The storylines presented onscreen may be one thing, but behind the scenes, the world of professional-wrestling can often be as dramatic and twist-filled as the public-facing product.
That’s certainly been the case with World Wrestling Entertainment (WWE) over the years, and now, another Succession-esque wrinkle in the tale of the McMahon family - who have run the company behind the scenes for decades - has come to light.
Just months after long-time CEO Vince McMahon stepped down and announced his retirement as chief executive and chairman of WWE during an investigation into alleged misconduct involving the long-time leader and public face of the organisation, he returned to the company under contentious circumstances, and has possibly sold it to an even more controversial buyer.
So what exactly is going on? Here is everything you need to know.
Has Vince McMahon returned to WWE?
McMahon first stepped down and announced his retirement as chief executive and chairman of WWE during an investigation into alleged misconduct in July 2022.
The 76-year-old faced an investigation for alleged misconduct after the Wall Street Journal reported claims he had paid an ex-employee $3 million to keep quiet about an affair.
The long-time wrestling promoter had been head of the world’s most successful pro-wrestling company since 1982, when he bought the company from his father, and his departure signalled a potential sea-change for the business, with the ensuing staff shake-ups
But late last year, a rumour surfaced claiming McMahon was second-guessing his decision to retire and was attempting to find a way back into the business. That report turned out to be true on 5 January, when the Wall Street Journal reported McMahon was actively contemplating a comeback to WWE in order to push the sale of the organisation.
A day later, an SEC filing revealed McMahon had officially reinstated himself to WWE’S Board of Directors (despite internal e-mails suggesting strong pushback against the move), with existing board directors resigning to make way for McMahon’s own appointments.

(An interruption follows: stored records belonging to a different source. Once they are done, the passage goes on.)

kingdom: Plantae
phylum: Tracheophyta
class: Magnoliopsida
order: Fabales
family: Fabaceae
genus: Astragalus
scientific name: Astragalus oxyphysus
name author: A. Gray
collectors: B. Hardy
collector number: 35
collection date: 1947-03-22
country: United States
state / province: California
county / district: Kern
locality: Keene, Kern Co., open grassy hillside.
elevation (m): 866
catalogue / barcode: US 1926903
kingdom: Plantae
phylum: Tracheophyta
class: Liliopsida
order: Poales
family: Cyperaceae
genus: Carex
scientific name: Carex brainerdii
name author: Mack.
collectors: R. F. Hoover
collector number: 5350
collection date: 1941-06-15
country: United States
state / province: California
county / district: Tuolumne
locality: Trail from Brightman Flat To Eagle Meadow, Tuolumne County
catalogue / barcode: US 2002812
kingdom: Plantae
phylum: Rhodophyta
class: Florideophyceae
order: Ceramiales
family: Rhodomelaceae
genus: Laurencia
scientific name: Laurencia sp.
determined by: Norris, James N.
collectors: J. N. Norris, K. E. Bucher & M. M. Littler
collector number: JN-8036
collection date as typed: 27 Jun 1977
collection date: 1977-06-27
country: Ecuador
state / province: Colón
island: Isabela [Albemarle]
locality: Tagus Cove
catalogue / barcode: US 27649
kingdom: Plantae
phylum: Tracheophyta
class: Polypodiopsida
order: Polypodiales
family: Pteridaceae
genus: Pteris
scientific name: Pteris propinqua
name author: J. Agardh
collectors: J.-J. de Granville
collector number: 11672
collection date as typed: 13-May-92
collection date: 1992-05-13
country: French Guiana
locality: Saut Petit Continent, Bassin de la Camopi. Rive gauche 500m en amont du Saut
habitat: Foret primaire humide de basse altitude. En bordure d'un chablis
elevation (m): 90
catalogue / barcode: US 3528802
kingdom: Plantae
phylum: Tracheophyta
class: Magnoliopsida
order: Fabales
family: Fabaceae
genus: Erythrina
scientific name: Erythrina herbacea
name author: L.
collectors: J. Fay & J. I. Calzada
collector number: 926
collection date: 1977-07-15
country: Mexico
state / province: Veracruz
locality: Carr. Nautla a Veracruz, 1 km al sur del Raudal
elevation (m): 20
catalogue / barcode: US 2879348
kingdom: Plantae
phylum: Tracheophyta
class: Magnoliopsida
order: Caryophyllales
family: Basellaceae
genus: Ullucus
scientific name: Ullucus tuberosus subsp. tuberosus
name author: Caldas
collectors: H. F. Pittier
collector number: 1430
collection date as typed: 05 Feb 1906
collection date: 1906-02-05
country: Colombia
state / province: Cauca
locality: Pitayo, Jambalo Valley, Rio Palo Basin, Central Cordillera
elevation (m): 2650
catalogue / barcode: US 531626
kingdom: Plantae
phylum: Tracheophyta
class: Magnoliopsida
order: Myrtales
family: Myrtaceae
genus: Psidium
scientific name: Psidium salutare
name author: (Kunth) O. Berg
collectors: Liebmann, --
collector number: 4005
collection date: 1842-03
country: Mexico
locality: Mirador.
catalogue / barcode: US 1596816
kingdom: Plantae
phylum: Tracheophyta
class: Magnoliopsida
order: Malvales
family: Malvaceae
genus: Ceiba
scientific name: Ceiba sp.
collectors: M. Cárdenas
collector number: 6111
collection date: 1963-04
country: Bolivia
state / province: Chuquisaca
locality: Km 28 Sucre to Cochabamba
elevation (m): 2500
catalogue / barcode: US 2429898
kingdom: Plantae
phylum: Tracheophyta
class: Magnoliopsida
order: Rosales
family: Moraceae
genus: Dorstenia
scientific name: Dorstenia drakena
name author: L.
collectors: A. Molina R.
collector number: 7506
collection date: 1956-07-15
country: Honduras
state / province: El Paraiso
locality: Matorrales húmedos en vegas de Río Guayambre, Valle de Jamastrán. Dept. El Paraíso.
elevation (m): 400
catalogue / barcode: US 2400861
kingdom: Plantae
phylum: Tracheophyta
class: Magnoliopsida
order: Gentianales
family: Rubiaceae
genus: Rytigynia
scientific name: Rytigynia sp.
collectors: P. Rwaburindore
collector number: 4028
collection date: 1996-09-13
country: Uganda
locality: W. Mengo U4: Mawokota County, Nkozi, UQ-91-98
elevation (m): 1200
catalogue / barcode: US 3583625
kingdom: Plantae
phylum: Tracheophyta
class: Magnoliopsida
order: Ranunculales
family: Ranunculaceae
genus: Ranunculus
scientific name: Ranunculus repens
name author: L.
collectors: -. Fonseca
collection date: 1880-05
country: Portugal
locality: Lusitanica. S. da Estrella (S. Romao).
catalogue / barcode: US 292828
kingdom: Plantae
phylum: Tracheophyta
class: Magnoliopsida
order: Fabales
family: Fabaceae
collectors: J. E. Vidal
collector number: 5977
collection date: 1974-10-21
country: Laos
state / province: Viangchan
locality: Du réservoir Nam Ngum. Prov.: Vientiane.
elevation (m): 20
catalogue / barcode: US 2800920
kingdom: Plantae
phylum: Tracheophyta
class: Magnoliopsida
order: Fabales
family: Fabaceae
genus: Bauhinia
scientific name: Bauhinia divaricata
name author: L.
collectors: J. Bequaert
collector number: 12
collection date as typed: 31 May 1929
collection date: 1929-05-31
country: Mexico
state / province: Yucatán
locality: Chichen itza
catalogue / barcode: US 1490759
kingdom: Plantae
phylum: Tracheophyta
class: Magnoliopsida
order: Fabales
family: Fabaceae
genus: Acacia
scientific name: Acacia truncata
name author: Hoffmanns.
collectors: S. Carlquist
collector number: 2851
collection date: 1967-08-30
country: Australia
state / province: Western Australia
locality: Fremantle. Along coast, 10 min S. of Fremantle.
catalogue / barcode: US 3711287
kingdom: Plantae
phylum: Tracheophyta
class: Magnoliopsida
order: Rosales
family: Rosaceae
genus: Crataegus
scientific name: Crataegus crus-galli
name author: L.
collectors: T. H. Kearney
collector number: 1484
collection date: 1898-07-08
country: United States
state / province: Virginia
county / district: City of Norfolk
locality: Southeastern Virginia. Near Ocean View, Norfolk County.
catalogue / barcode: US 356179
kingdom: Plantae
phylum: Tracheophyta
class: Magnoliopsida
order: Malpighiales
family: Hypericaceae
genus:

His return was largely assumed to be to help usher through a sale of the company, with McMahon claiming to the board his reinstatement would give WWE the best possible chance at returning favourably for its investors.
The board fired back in a carefully worded email repost which suggested they thought things were going just fine without McMahon. Nonetheless, he came back, and today (11 January) it was revealed that, less than a week after her father exited retirement, Stephanie McMahon has resigned as the co-CEO of the firm.
Stephanie McMahon acknowledged in a statement that she had taken a previous leave of absence prior to her father stepping down as CEO due to his sexual misconduct and hush money controversies, but that her departure now constituted her “official resignation”, saying that she would now be "cheering on WWE from the other side of the business."
Some have suggested Stephanie’s decision to leave could be in light of further allegations against her father, which have not yet been public, and which the Board of Directors said they had knowledge of in their email exchanges with Vince.
Would she - a person who has worked hard to bolster WWE’s women’s division - really want to be complicit in her father’s return if, down the road, it’s only going to lead to further public image embarrassment? This is all speculation of course, and what comes next remains to be seen.
One thing’s for sure though, it’s likely to be just as entertaining as WWE’s in-ring product.
Has McMahon sold the WWE to Saudi Arabia?
The most recent twist in the tale is that, according to reports, Saudi Arabia’s Public Investment Fund has purchased WWE, and the company will “go back to being private" for the first time since becoming a publicly traded corporation in 1999, per Steven Muehlhausen of DAZN.
WWE has had a strong relationship with Saudi Arabia in recent years, and has been promoting events in the country since 2014; in 2018, it announced a 10-year strategic partnership with the General Sports Authority, which would include the hosting of pay-per-view events.
Since then, WWE has been holding two "large-scale events" in the country per-year at stadium venues in either the capital city of Riyadh or Jeddah, a biannual arrangement it is expected to uphold until at least 2027.
The partnership has come under fire over Saudi Arabia’s record on human rights, including its repression of LGBTQ+ and women’s rights, as well as the assassination of Saudi journalist Jamal Khashoggi in 2018. Previously, some WWE wrestlers have opted out of the Saudi performances due to concerns about the government’s policies.
It should be noted that, at the time of writing, WWE has not yet confirmed or denied the DAZN story that it has been sold to the Public Investment Fund of Saudi Arabia.
Financial experts had identified Comcast, Disney, Amazon, and Netflix as potential buyers, and although there were rumours that Saudi Arabia’s Public Investment Fund would enter the race as a bidder, recent betting odds made public on Tuesday (10 January) indicated that Comcast - the second-largest broadcasting and cable television company in the world by revenue - was thought to be the most likely candidate to acquire WWE.